As for the Peruvian president, Pedro Pablo Kuczynski, the reconstruction works should include the resettlement of the victims to safe zones.
“We should be ready for the next 50 years, starting today to face that problem. What are we going to do? We are going to give the Peruvians the chance to live in higher places.”
Pedro Pablo Kuczynski added that it is necessary to face the local traffickers of sites by selling some spaces located in risky zones, before the passiveness of the municipal authorities.
Pedro Pablo Kuczynski talked about Ecuador as an example of prevention when he said:
“It is nation where rains all the year and it is a good example to be followed. The rivers must have walls; the bridges should have enough pillars so that they could be anchored properly. Those are elementary things which we should begin doing now or and in the next months at a necessary speed.”
The National Institute of the Civil Defense of Peru (Indeci) registers over 13.000 houses destroyed and nearly 14.500 non inhabitable ones.
A great part of the national net of roads remain impassable and there are some rivers which have increased their volume of flow like the Piura river or the Amazonas one which were declared in red warning.
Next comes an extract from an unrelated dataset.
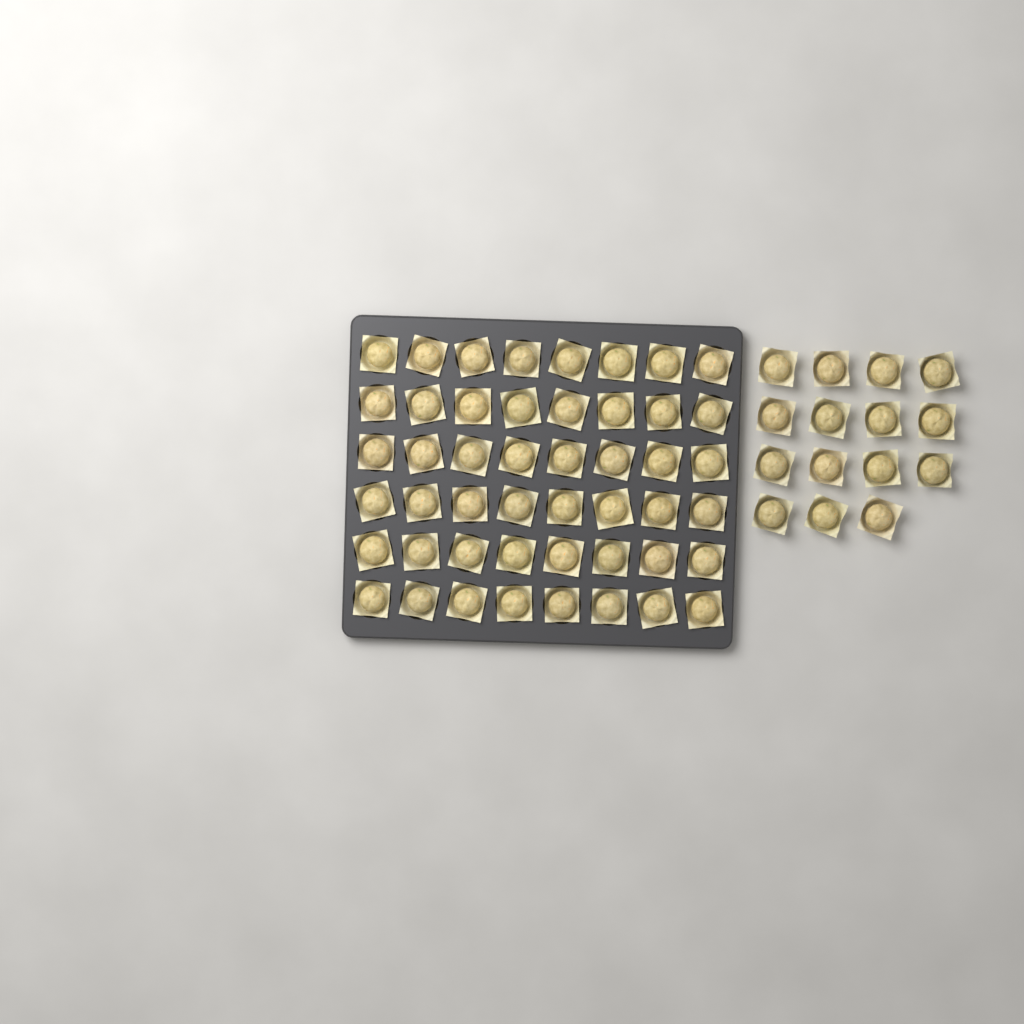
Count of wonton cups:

The Rímac River, which crosses Lima city, was declared in yellow warning. The Peruvian government has transported more than a million tons of humanitarian aid. Moreover, the government has kept 400 million dollars to mitigate the natural disasters caused by the floods and designed the first Minister, Fernandez Zavala, as the person responsible for the reconstruction.
Meanwhile, the Peruvian president, Pedro Pablo Kuczynski, said that they have the necessary resources for the reconstruction and warned that what it is happening in Peru is the prelude of what will be happening in the world as a consequence of the global warning.
“What is happening in Peru is just the prelude of what will be happing in Miami, New York and Asia with the oceans which are increasing their level, the rains, and hurricanes and so on. This is a global problem and Peru is an experiment. We all have to work to together.” He said.
There have been many humanitarian aids shipments which have got there from nations such as Ecuador, Colombia, Chile, Panama, Bolivia, Canada, the United States, China and Venezuela, respectively.
The Macroconsult consultancy Report
“As we have said, it is estimated that the losses of El Niño coastal weather phenomenon reaches the 3.124 million dollars or 1.6% of the Peruvian Gross Domestic Product due to the reported damages of roads and houses.”The Macroconsult consultancy announced.
Due to that reason, the Peruvian government reduced the projection of its annual grow from 4.3 % to 3.5 %, while the same study estimates that related growing of that nation will decrease from 3.4% to 2.9 %, respectively.
“That impact is bigger in the agriculture due to the loss of local hectares and in the Mining as a consequence of the interruption of its Central railway and the roads and some non-primary sectors such as the manufacture, trade, transportation and other sectors which are affected for the interruption of the related activities.”